[Excerpt to read]
- - - - -
Our mundane day to day crap is what re-connects us. Those calls to say "I'll be home late," laughing together about something the kids did, talking about our tiring day every night, or even twice a week, brief "Hey, how are you doing honey?" moments all keep the love steady and strong. I no longer need to give my husband a foot massage to "bond" with him, because the looks we share over our helplessly laughing children's heads, bonds us for life. Completing years of marriage, knowing how much we've overcome, and how far we still have to go, holds us together better than concrete would. I don't have a list of 10 things I like about my husband, because I have a mental list of a billion things I love about him. He lives in our home, he earns a living which feeds my kids, he sleeps in my bed every night, he drops our kids to school each morning, he cleans up puke off the carpet ffs.

That's better than any store bought Hallmark card, my friends. And, if I want to just kick back, and relax in my PJs, while watching a movie with my husband this Valentine's Day, I will. Our sex life will not suffer for it, so screw you.

Happy Valentine's Day honey, I love you! Don't forget I still love purple roses! :D


Good Morning, Gone Bad!

So, picture this. You're up early on a lovely Wednesday morning, enjoy a nice cup of coffee out on your balcony, before you wake the huz and kids. You get them ready (the kids, not the huz), pack their lunches, and spend a good ten extra minutes taking care of those "must dos" they probably plan and plot every night to spring on your already cluttered brain each a.m. I must remove my pencil case from my backpack, rearrange it's contents, and put it back in... I must, I must! or I must ask Mommy if I can take my favorite doll to school, or my other favorite doll, or my other, other favorite doll. You get the picture. So, once they all leave, and silence descends, what do you do?

The laundry!

Well, yes, but only after you make yourself a nice big mug of coffee, and either watch the news, or go online. You never do laundry before you de-stress from the morning's madness. Never! And, if you do, then stop doing it, because it makes the rest of us lazy ass stay at home parents look bad.
- - - - -
[Collected data]

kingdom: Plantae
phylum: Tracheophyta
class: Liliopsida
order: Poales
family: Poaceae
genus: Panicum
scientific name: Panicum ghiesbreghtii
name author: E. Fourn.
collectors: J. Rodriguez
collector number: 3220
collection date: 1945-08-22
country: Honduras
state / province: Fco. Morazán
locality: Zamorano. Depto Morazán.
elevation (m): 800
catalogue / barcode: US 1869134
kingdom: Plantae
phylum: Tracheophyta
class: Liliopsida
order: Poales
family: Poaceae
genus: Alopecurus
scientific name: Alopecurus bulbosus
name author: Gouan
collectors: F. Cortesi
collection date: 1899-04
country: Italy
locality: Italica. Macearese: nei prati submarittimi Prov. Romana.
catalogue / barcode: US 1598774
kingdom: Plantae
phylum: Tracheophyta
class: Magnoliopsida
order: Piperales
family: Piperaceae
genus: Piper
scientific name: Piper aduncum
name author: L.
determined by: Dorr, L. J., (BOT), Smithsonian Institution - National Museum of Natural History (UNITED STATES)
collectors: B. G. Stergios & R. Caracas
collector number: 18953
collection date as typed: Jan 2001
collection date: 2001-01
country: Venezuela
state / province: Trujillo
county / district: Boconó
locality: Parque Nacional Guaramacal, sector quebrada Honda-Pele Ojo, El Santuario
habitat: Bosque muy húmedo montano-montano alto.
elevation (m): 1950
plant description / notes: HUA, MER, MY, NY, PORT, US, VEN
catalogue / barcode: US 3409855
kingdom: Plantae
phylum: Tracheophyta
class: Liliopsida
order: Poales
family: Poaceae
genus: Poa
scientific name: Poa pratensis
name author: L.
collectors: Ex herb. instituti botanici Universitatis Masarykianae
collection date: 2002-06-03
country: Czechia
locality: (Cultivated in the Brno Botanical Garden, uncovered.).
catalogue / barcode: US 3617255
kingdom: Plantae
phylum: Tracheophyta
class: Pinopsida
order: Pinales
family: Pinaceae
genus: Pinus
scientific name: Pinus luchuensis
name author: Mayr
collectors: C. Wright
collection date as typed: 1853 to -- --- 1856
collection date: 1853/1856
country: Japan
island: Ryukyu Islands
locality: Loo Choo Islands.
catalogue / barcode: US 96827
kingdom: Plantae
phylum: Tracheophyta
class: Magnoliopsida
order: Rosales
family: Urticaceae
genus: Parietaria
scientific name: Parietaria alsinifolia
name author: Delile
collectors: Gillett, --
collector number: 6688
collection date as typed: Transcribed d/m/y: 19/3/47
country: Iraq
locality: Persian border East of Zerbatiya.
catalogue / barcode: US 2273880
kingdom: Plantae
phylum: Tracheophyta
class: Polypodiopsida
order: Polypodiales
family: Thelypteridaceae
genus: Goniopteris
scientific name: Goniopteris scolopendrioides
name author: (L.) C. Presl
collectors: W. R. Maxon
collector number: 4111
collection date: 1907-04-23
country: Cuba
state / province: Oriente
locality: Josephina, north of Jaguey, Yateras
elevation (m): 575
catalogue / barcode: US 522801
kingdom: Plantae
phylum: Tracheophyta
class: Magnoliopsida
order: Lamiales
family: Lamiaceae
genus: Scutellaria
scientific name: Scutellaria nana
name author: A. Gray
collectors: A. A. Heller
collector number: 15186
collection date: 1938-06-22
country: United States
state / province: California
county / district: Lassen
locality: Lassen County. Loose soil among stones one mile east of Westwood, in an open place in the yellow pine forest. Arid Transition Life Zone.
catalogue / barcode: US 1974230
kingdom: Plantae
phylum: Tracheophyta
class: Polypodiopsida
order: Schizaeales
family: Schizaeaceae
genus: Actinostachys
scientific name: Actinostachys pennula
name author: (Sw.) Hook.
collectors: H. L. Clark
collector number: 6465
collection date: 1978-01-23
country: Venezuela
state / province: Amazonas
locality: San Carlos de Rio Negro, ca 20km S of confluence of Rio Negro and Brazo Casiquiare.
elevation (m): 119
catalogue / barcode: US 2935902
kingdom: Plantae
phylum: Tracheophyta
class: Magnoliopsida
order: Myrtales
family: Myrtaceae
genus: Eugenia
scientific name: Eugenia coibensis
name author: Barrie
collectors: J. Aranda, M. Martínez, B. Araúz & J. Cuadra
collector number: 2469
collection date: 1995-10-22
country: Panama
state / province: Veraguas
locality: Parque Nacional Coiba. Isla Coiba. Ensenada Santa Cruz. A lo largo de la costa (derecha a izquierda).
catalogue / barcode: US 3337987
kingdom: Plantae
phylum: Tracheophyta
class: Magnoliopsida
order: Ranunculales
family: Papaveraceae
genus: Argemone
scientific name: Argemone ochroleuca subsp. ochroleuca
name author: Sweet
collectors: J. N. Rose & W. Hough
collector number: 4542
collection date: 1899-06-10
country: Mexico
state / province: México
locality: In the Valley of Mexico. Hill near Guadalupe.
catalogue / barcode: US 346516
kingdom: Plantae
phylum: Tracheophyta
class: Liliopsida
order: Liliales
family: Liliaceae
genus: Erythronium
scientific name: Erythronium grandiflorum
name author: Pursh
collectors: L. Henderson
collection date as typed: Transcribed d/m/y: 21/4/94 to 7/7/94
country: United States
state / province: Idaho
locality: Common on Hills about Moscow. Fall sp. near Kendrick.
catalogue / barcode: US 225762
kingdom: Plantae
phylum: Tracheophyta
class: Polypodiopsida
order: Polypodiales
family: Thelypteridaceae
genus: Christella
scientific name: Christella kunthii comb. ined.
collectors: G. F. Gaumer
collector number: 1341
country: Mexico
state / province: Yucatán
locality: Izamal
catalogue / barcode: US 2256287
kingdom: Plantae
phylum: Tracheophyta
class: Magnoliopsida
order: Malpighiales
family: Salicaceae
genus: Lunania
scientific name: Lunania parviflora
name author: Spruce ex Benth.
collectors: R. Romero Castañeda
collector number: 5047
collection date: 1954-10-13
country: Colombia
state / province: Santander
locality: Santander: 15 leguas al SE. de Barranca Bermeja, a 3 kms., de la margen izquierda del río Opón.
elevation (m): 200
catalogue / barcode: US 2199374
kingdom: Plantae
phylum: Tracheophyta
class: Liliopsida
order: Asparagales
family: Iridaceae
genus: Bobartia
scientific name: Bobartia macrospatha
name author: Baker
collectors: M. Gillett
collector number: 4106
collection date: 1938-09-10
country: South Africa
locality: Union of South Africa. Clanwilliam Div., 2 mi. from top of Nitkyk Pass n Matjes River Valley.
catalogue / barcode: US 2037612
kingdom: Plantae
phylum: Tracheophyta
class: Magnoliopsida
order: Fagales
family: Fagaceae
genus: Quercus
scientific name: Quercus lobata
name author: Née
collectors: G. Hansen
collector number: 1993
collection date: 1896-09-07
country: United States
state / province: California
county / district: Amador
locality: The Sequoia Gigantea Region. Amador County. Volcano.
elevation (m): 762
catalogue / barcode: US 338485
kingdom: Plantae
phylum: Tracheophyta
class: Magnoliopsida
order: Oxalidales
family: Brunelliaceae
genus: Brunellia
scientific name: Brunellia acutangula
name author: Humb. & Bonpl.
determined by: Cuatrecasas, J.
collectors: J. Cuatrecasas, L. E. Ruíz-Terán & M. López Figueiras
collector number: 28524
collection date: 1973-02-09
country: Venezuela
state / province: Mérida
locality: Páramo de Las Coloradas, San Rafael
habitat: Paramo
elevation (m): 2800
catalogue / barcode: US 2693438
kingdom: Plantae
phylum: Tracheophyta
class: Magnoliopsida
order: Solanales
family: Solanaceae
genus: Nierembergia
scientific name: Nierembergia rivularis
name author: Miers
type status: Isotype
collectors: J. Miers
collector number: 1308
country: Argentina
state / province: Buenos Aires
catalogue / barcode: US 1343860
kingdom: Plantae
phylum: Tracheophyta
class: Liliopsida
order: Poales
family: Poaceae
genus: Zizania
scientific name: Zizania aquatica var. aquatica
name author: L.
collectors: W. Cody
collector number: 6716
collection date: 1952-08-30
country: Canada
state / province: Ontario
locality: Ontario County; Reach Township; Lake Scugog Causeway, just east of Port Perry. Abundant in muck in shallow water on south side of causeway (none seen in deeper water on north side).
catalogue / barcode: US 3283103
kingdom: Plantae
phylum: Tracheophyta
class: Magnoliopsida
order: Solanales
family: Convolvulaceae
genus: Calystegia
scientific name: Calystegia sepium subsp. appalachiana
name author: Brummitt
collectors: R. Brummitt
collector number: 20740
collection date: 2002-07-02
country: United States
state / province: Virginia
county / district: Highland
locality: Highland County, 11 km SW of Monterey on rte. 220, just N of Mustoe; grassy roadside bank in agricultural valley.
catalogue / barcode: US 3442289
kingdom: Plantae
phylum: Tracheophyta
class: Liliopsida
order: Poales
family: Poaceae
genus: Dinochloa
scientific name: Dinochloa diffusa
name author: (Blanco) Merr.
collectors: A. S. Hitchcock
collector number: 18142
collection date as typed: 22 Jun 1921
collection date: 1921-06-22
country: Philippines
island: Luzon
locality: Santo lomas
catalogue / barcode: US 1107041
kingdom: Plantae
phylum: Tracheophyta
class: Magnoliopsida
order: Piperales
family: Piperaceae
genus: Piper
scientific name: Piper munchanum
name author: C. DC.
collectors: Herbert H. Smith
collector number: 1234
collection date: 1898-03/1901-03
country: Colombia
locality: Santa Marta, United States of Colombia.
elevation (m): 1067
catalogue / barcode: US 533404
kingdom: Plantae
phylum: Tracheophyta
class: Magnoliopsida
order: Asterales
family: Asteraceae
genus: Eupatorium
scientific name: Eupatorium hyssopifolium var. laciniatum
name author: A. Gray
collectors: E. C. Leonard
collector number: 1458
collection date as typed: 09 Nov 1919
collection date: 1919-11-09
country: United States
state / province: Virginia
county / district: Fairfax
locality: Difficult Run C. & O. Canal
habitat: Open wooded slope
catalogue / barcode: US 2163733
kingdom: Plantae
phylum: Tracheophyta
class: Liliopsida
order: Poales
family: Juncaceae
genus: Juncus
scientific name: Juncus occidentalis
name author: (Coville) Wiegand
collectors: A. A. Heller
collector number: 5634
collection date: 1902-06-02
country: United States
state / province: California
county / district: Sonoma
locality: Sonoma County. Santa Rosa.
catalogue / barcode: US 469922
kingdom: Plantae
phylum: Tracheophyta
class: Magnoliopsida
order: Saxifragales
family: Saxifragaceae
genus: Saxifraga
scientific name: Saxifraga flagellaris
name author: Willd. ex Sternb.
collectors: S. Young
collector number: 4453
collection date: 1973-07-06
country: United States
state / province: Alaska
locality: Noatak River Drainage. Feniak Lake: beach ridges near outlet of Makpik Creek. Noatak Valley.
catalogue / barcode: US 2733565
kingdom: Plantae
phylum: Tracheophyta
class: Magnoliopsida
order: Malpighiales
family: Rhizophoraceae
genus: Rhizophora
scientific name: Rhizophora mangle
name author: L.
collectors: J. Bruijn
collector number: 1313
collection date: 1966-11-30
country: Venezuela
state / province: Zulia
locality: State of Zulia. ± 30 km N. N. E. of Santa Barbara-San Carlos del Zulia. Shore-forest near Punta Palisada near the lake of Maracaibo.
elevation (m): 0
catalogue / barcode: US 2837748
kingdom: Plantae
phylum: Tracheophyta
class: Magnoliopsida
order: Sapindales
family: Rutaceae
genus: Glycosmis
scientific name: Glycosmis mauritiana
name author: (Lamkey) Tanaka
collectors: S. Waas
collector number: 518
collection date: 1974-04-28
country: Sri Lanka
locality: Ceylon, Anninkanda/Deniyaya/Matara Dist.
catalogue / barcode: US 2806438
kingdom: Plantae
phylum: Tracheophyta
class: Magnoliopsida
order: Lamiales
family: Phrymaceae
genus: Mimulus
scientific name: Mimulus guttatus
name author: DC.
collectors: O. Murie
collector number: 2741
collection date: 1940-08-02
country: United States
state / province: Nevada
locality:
- - - - -
[What the exercise asks]
Answer these questions using the excerpt about marriage and busy mornings.
(a) What color of roses does the writer say she still loves?
(b) Who drops the kids at school each morning?
(c) Where is the early cup of coffee enjoyed on the Wednesday morning?

[Solution to this task]
(a) Purple.
(b) The writer's husband.
(c) Out on the balcony.